[JOB ITEM]:
Write out every record below exactly as given. Leave the pictures out.

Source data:

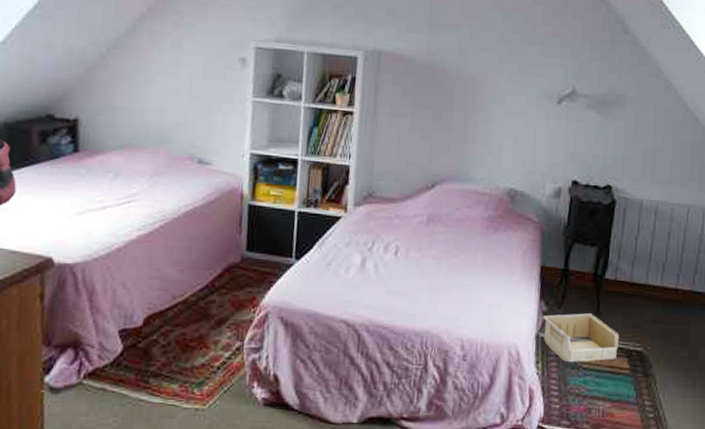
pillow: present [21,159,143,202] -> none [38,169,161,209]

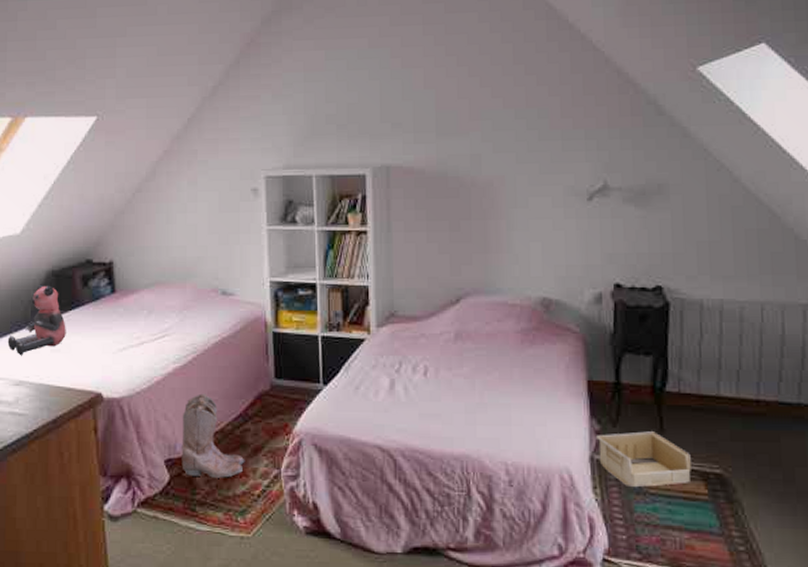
boots: none [137,263,207,350] -> present [181,393,245,478]

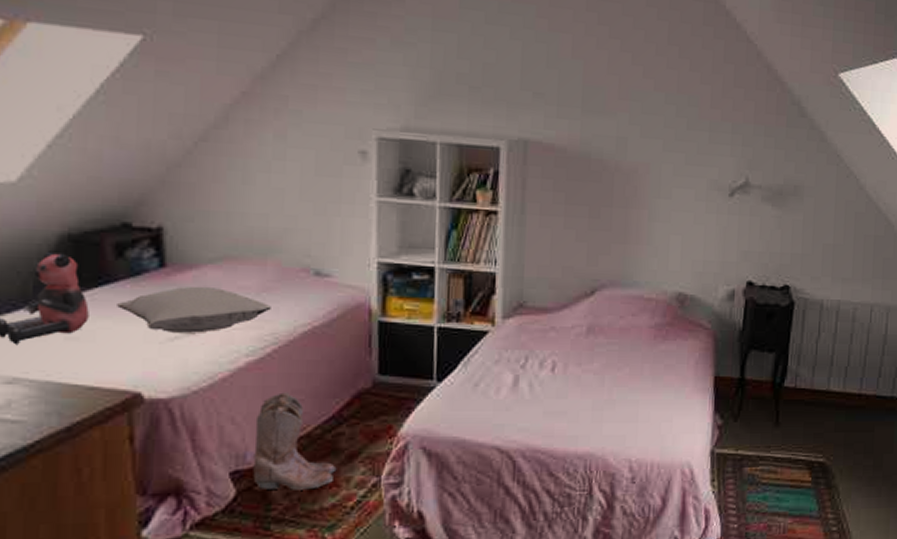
pillow: none [84,307,190,345] -> present [117,286,271,333]
storage bin: present [597,431,691,487] -> none [718,425,800,478]

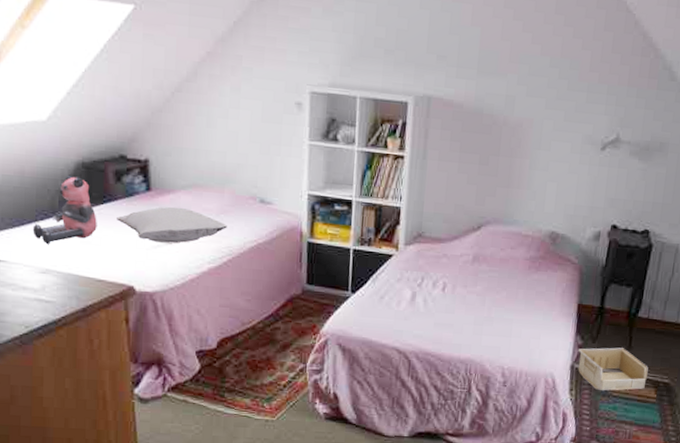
boots: present [253,392,337,490] -> none [212,293,274,369]
storage bin: none [718,425,800,478] -> present [578,347,648,391]

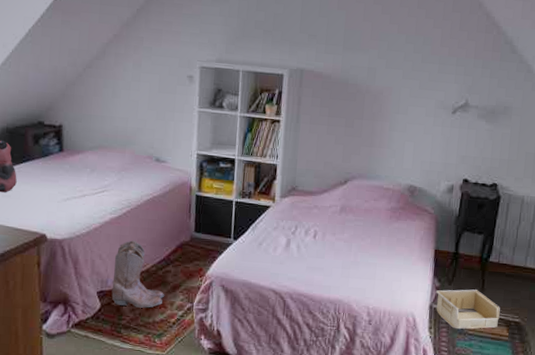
pillow: present [117,207,227,244] -> none [33,165,127,197]
boots: none [212,293,274,369] -> present [111,240,165,308]

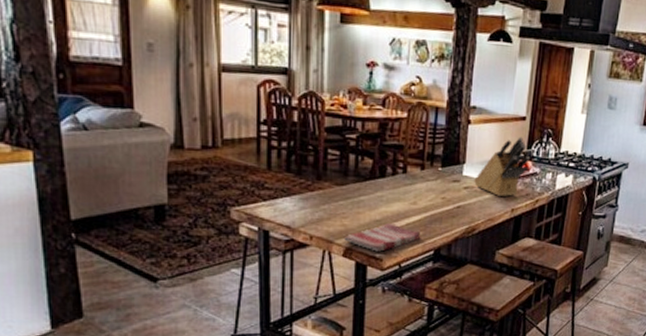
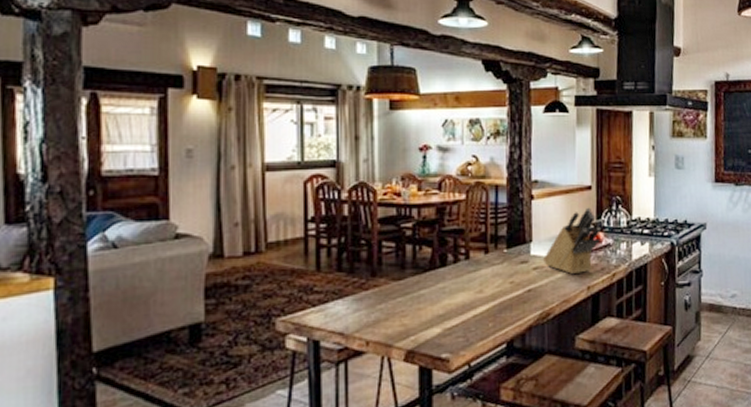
dish towel: present [343,223,421,252] -> none [403,317,491,352]

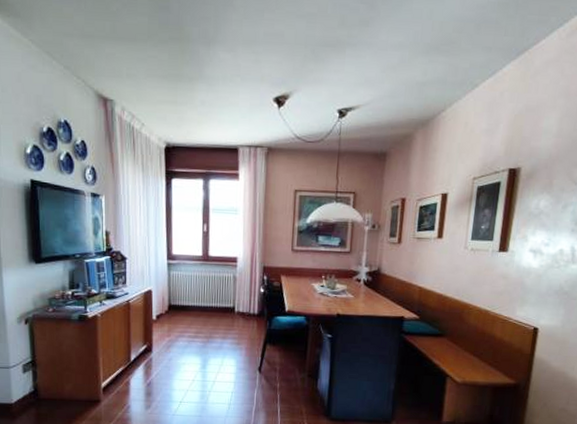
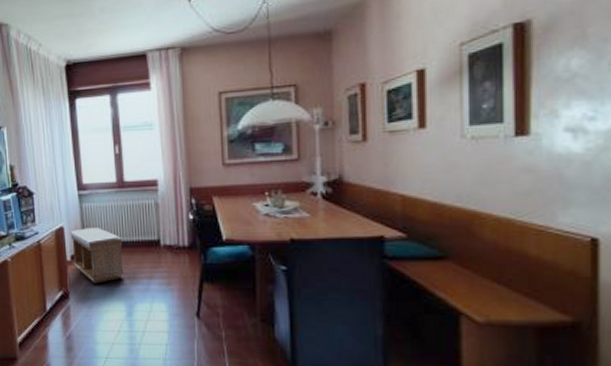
bench: none [157,292,203,340] -> present [70,228,124,283]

[EXPECTED ANSWER]:
pillow: present [21,159,143,202] -> none [38,169,161,209]

boots: none [137,263,207,350] -> present [181,393,245,478]

pillow: none [84,307,190,345] -> present [117,286,271,333]
storage bin: present [597,431,691,487] -> none [718,425,800,478]

boots: present [253,392,337,490] -> none [212,293,274,369]
storage bin: none [718,425,800,478] -> present [578,347,648,391]

pillow: present [117,207,227,244] -> none [33,165,127,197]
boots: none [212,293,274,369] -> present [111,240,165,308]

dish towel: present [343,223,421,252] -> none [403,317,491,352]

bench: none [157,292,203,340] -> present [70,228,124,283]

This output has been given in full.